Having wants is not wrong, it’s what brings a lot of joy to life. The key is to limit spending only 30% of your income on expenses above basic needs. Also, focusing on only the things most important to you.
Most people’s budget’s only allow for a splurge or two. If your priority is owning a nice home you may need to drive used cars. If the car you dive is the most important thing to you then you may not be able to afford as much dining out and movies as you like.
Allocate the 30% of budgeted wants to only your top priorities that bring you the most happiness and improve the quality of your life. The key is you must choose not try to have it all until your income is enough to afford it.
20% Savings
One-fifth of all your earned income must consistently go to savings unless you have consumer debt like credit cards then it must go to paying that debt off first. This 20% allocation forces the discipline of paying yourself first to either build up some savings or get out of debt to depreciating assets. Paying off credit card debt will give you the best return on your money so it’s the first to go.
- Pay off all personal, consumer, and credit card debt first.
- Save up an emergency fund of at least 3 months of living expenses and keep it in a savings account.
- Contribute to your 401k plan to get the full match if you have that option.
- Deposit money in a brokerage account to build up investment capital.
The goal with this savings allocation is to convert earned income from your paycheck into investment capital over time and put it to work growing for you.
Many financial authors recommend putting your savings as the number one priority and to pay yourself first as you should be your #1 priority above all others when it comes to your own money. However, paying taxes will always come first for employees as the government wants it taken out of your paycheck before you even see that money.

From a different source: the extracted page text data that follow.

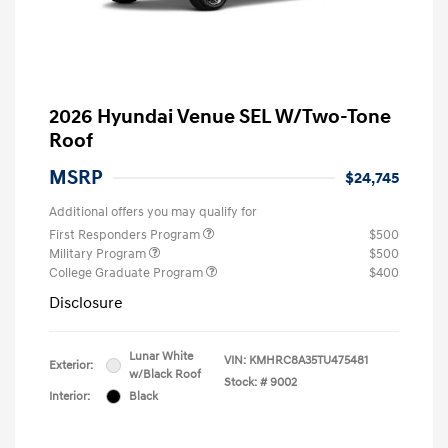
2026 Hyundai Venue SEL W/Two-Tone
Roof
MSRP
$24,745
Additional offers you may qualify for
First Responders Program
$500
Military Program
$500
College Graduate Program
$400
Disclosure
Lunar White
VIN:
KMHRC8A35TU475481
Exterior:
w/Black Roof
Stock: #
9002
Interior:
Black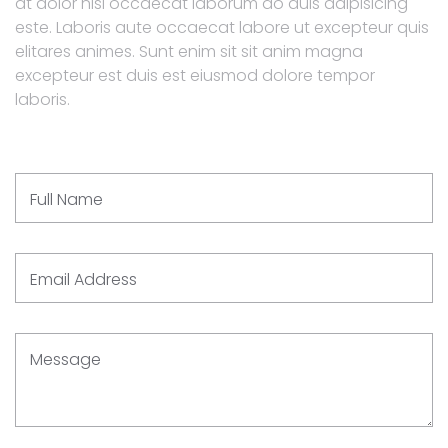
at dolor nisi occaecat laborum do duis adipisicing
este. Laboris aute occaecat labore ut excepteur quis
elitares animes. Sunt enim sit sit anim magna
excepteur est duis est eiusmod dolore tempor
laboris.
Full Name
Email Address
Message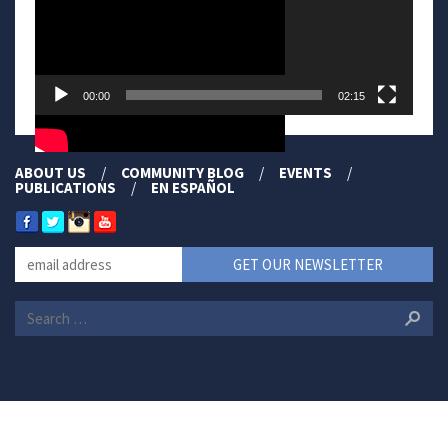
00:00
02:15
ABOUT US
COMMUNITY BLOG
EVENTS
PUBLICATIONS
EN ESPAÑOL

To be able to invest and grow your money you must first master your personal finances. If you can’t master your own behavior in earning and spending your money you will never master investing in the stock market.
How do you spend money wisely?
Put as much thought into spending your money as you do in earning your money in your career. Only give your money to businesses, products, and services that you feel are worth the amount spent.
Better yet, look for value where you feel things are worth far more than they cost. Everyone is different in this regard and some people could find great value in hiring people to do the work they hate to do like cleaning their house or lawn care while others may not mind that but want to own a home a short commute from their job for a better quality of life.
The most important step in spending money wisely is cutting off any spending in a category when your budget runs out of an allocation dollars. It’s unwise to keep spending using debt above your monthly income.
If you want to spend more money than you must increase your income with more hours of work, a higher paying job, or cash flowing assets not through debt.
Always trade your dollars for at least equal value and stay within the guidelines of your budget if you want to win at personal finance.